The report recommended the establishment of a system-wide e-learning program office.

“Students should be able to discover on-campus and online learning opportunities within a true common course catalog across” Nevada’s public colleges and universities, the report said.

Many local professors were skeptical about the report, saying they worried its recommendations would wrest academic control from faculty members, lead to increased class sizes and depersonalize students’ educational experiences. Several spoke of the danger of a “one-size-fits-all” style of education, saying students at different institutions have different needs.

Levia Hayes, chairwoman of the English department at College of Southern Nevada, said faculty members “don’t have a problem continuing to learn” and “understand that we’re digital immigrants and our students are digital natives.”

But “we don’t want to see standardization,” she said. “We want to see that academic freedom continue to grow and flourish.”

Sandra Goodwin, who teaches computer courses at CSN, said “students emphasize the need for distance education all the time.”

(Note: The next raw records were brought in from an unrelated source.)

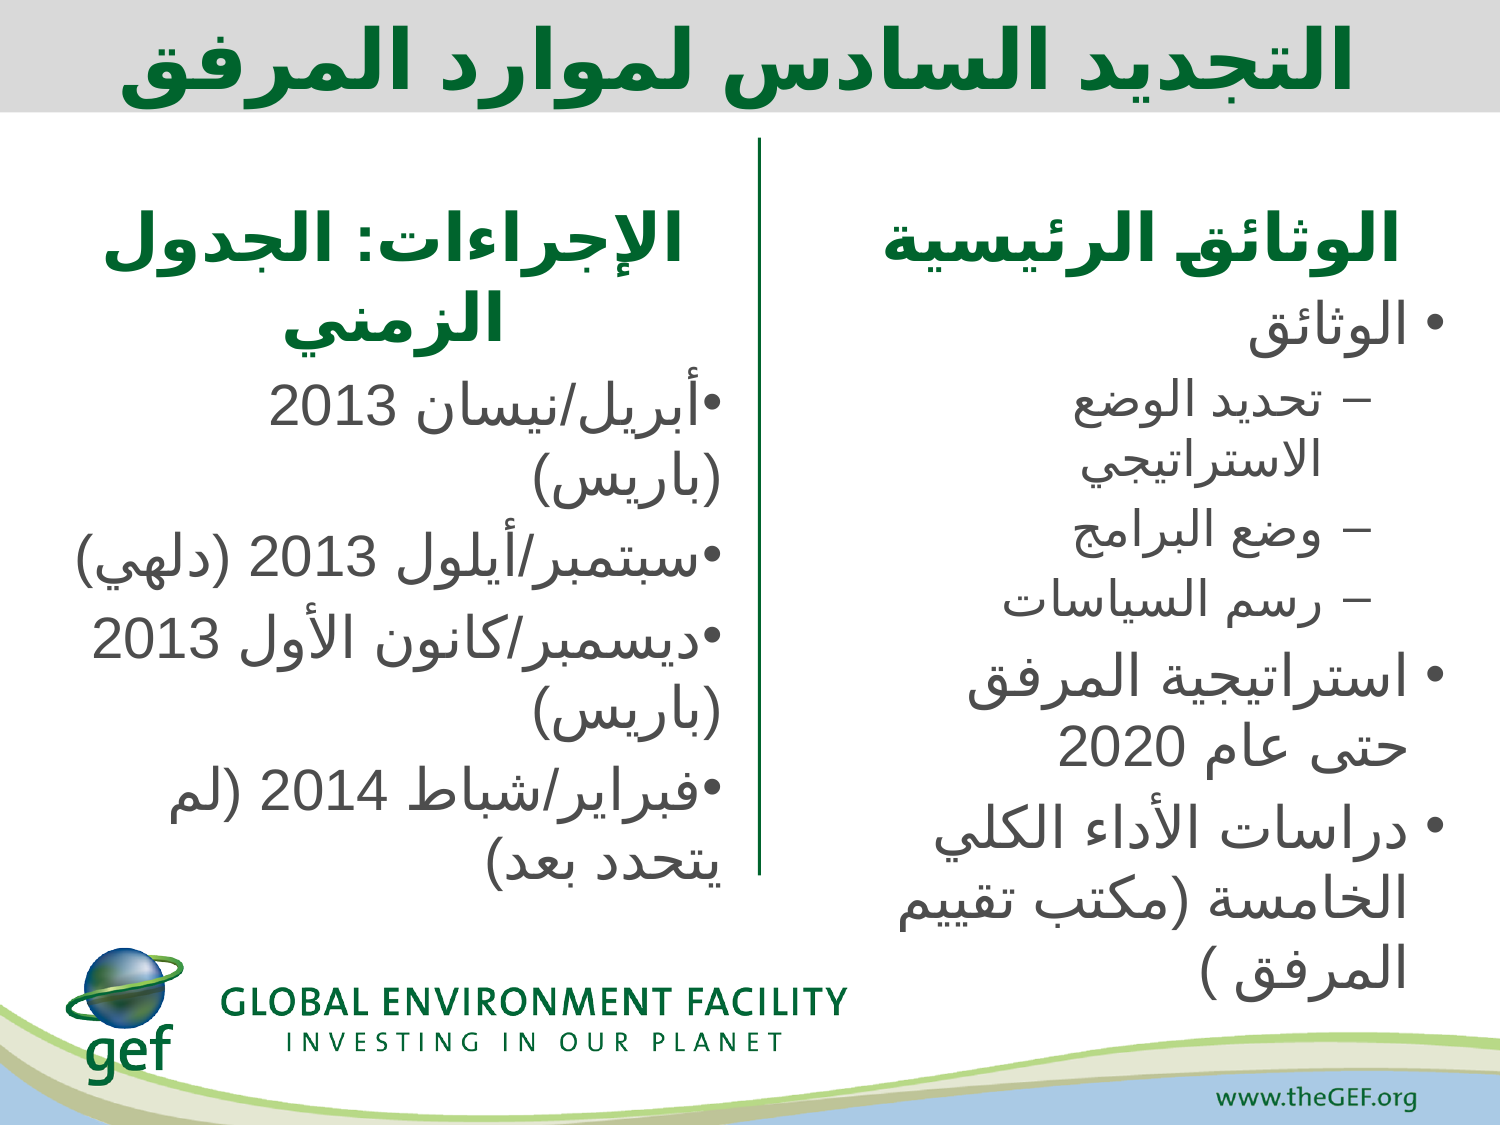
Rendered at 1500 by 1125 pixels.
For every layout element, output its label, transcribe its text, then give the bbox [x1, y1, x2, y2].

list الإجراءات: الجدول الزمني أبريل/نيسان 2013 (باريس) سبتمبر/أيلول 2013 (دلهي) ديسمبر/كانون الأول 2013 (باريس) فبراير/شباط 2014 (لم يتحدد بعد) [49, 187, 738, 801]
picture [0, 920, 1500, 1125]
text_box الوثائق الرئيسية الوثائق تحديد الوضع الاستراتيجي وضع البرامج رسم السياسات استراتيجية المرفق حتى عام 2020 دراسات الأداء الكلي الخامسة (مكتب تقييم المرفق ) [822, 187, 1461, 800]
text_box التجديد السادس لموارد المرفق [0, 0, 1500, 113]
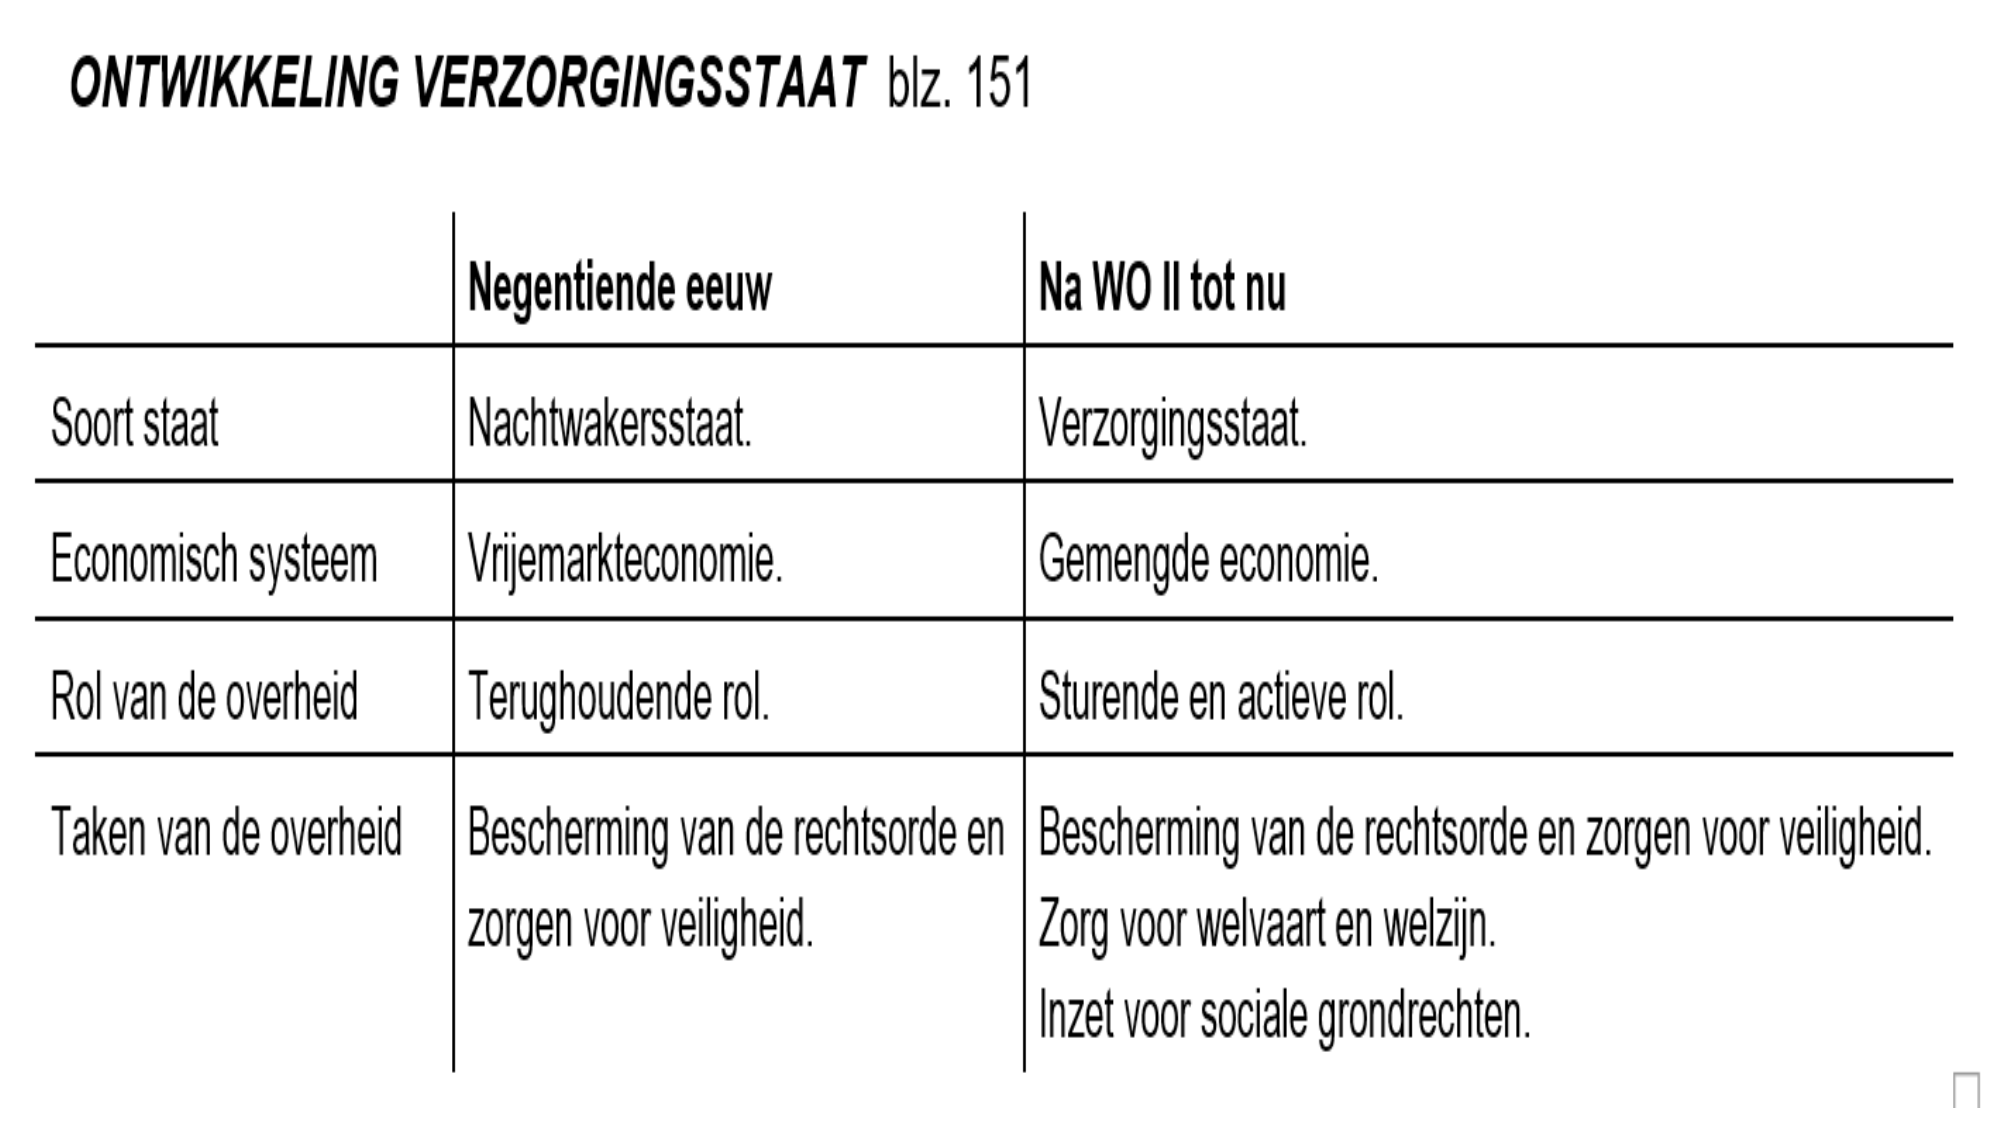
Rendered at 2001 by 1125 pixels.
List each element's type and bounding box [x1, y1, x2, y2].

list [0, 21, 2000, 1108]
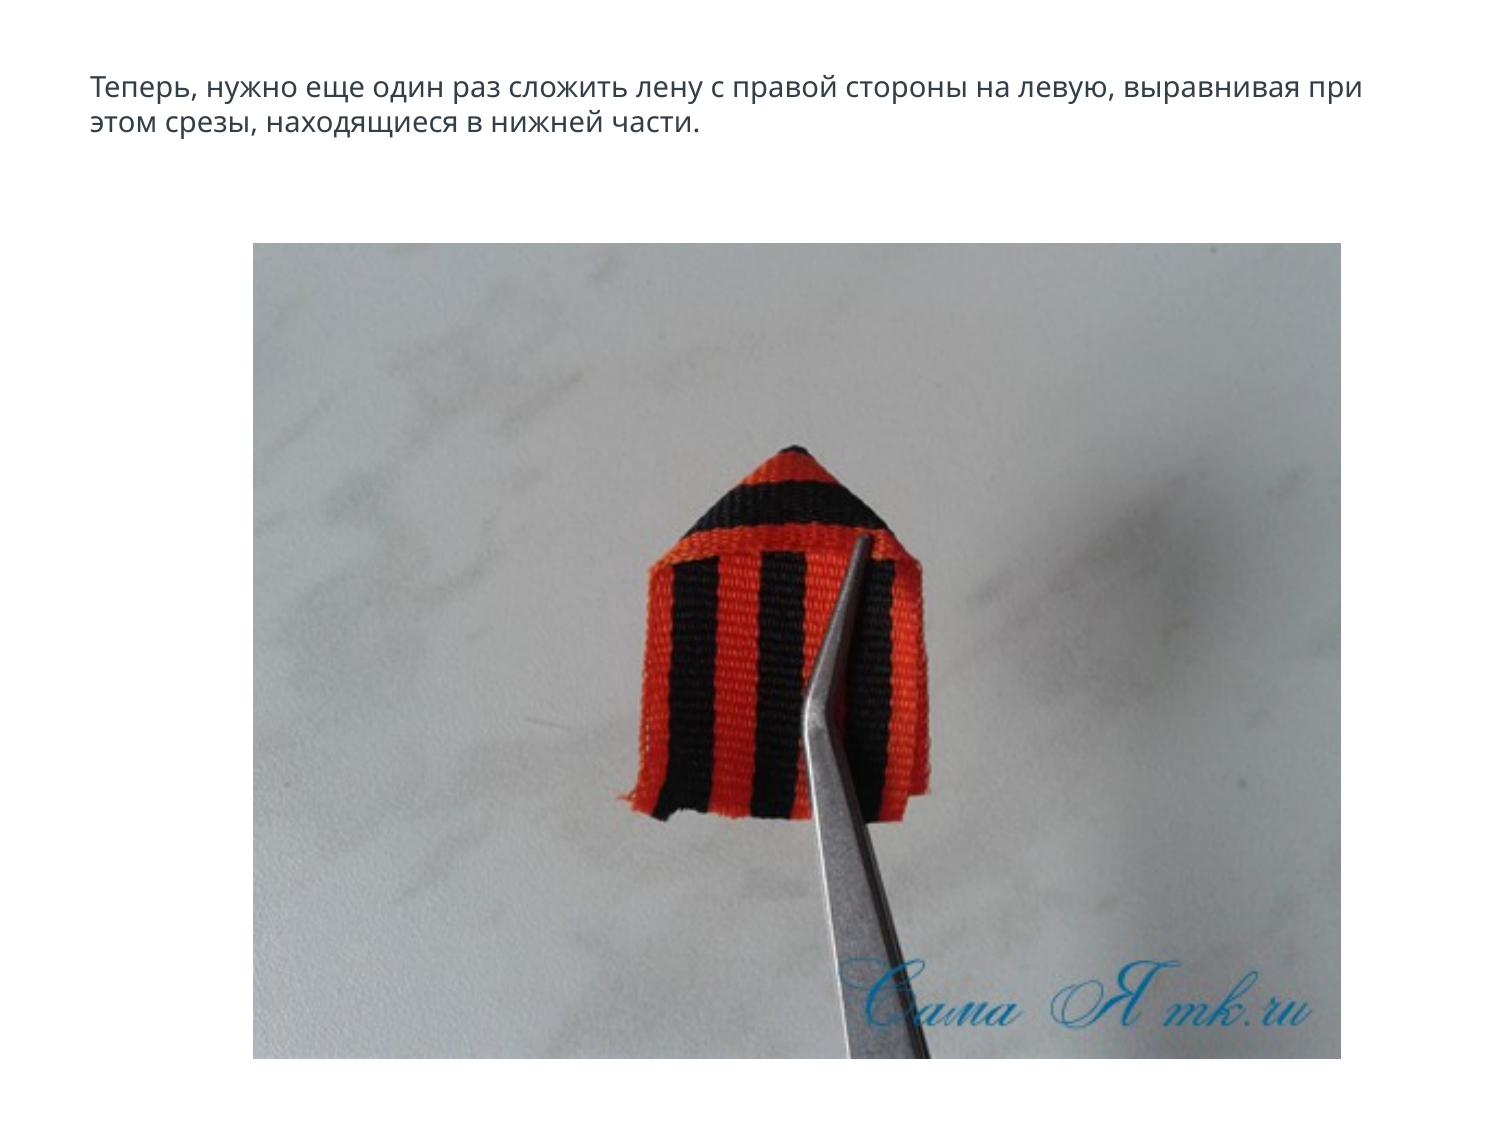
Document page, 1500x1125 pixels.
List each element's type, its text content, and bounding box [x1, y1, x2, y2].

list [253, 243, 1341, 1059]
title Теперь, нужно еще один раз сложить лену с правой стороны на левую, выравнивая при этом срезы, находящиеся в нижней части. [75, 45, 1425, 233]
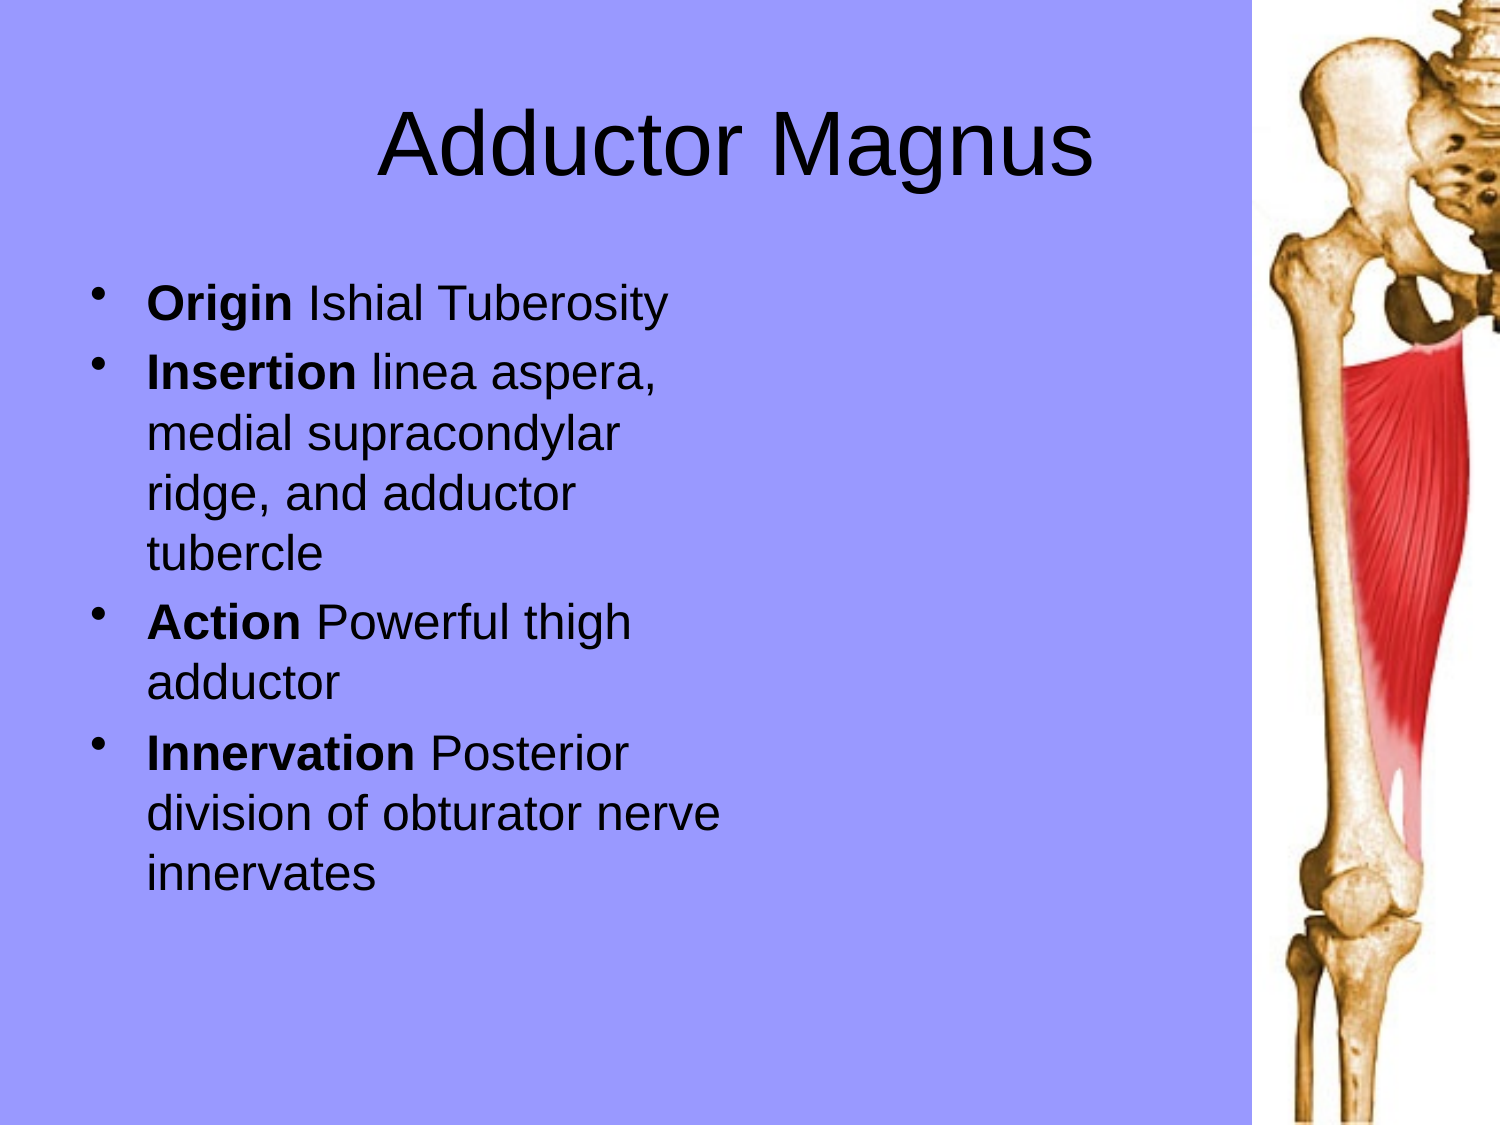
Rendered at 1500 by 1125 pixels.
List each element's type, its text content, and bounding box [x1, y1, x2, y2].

title Adductor Magnus [75, 45, 1246, 233]
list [1251, 0, 1500, 1125]
list Origin Ishial Tuberosity Insertion linea aspera, medial supracondylar ridge, and adductor tubercle Action Powerful thigh adductor Innervation Posterior division of obturator nerve innervates [75, 262, 738, 1005]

But “students also tell us that they need more personal faculty involvement, that they need more personalized instruction,” she said. “Making things bigger and more centralized does not necessarily mean making things better.”

Katz said a discussion about moving more education online “isn’t a moral conversation.” Instead, “it’s a description of what’s happening” based on “where students want their educational experiences to come from.”

Today’s students work more hours, are looking for low-cost educational options and are “mobile, ambulatory and impatient,” Katz said.

Nearly a third of students in Nevada’s system of higher education already have participated in e-learning enrollments, the report said. In the fall of 2011, more than 6.7 million students in the United States enrolled in at least one online course, compared with fewer than 2 million a decade ago.

Online learning doesn’t have to take control away from faculty members, Katz said. Offering e-textbooks doesn’t stop professors from choosing those textbooks, for example.

Regents were largely supportive of the report’s recommendations.

“We need to embrace these changes because, if not, there are all kinds of other people out there who want to steal our students, steal our revenues… and leave us with nothing,” said Regent Ron Knecht.

The regents voted to accept the report and direct Chancellor Dan Klaich to begin implementing its recommendations, taking into account the feedback from faculty members and other stakeholders.